_TASK GOAL:_ The entries below contain a stretch that opens with the line containing "心里想着钱包它还能不能继续使用?" and closes with the line containing "Ваза для фруктов н/н"; set down that stretch exactly, both ends included, and nothing else.

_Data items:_
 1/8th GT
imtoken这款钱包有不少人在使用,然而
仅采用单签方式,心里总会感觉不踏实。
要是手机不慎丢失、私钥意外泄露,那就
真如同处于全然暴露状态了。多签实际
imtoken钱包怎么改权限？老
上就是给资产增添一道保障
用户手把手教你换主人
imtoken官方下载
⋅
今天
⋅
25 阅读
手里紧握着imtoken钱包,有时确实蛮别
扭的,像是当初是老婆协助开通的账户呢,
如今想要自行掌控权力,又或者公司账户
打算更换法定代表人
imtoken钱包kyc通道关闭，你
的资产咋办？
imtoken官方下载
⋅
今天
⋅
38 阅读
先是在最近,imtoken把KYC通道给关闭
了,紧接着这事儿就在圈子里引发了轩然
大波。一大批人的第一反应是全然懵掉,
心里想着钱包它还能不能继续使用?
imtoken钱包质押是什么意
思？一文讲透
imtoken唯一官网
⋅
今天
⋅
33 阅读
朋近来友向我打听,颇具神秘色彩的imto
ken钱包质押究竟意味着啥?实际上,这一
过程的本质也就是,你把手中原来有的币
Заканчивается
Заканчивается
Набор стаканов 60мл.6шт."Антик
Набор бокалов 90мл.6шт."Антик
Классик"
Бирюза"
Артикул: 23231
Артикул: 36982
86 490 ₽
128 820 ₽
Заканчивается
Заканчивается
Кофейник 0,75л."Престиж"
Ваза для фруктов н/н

...

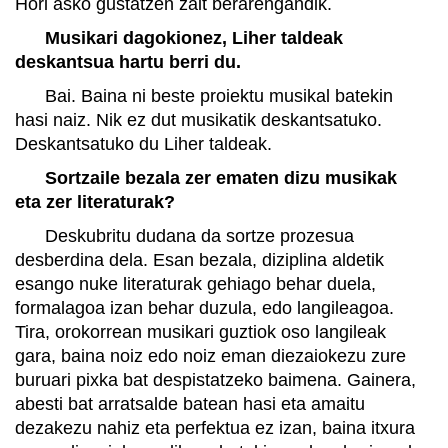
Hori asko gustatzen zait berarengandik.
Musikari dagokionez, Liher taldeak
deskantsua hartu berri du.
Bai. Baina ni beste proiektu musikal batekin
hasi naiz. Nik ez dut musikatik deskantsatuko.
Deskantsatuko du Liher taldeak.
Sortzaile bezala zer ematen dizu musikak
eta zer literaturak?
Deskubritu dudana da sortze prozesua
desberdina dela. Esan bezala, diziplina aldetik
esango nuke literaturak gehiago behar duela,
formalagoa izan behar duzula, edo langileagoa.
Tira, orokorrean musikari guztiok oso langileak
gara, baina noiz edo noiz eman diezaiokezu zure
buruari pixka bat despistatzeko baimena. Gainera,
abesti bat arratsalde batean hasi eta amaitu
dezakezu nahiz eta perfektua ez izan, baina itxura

_ANSWER TO THIS EXERCISE:_
心里想着钱包它还能不能继续使用?
imtoken钱包质押是什么意
思？一文讲透
imtoken唯一官网
⋅
今天
⋅
33 阅读
朋近来友向我打听,颇具神秘色彩的imto
ken钱包质押究竟意味着啥?实际上,这一
过程的本质也就是,你把手中原来有的币
Заканчивается
Заканчивается
Набор стаканов 60мл.6шт."Антик
Набор бокалов 90мл.6шт."Антик
Классик"
Бирюза"
Артикул: 23231
Артикул: 36982
86 490 ₽
128 820 ₽
Заканчивается
Заканчивается
Кофейник 0,75л."Престиж"
Ваза для фруктов н/н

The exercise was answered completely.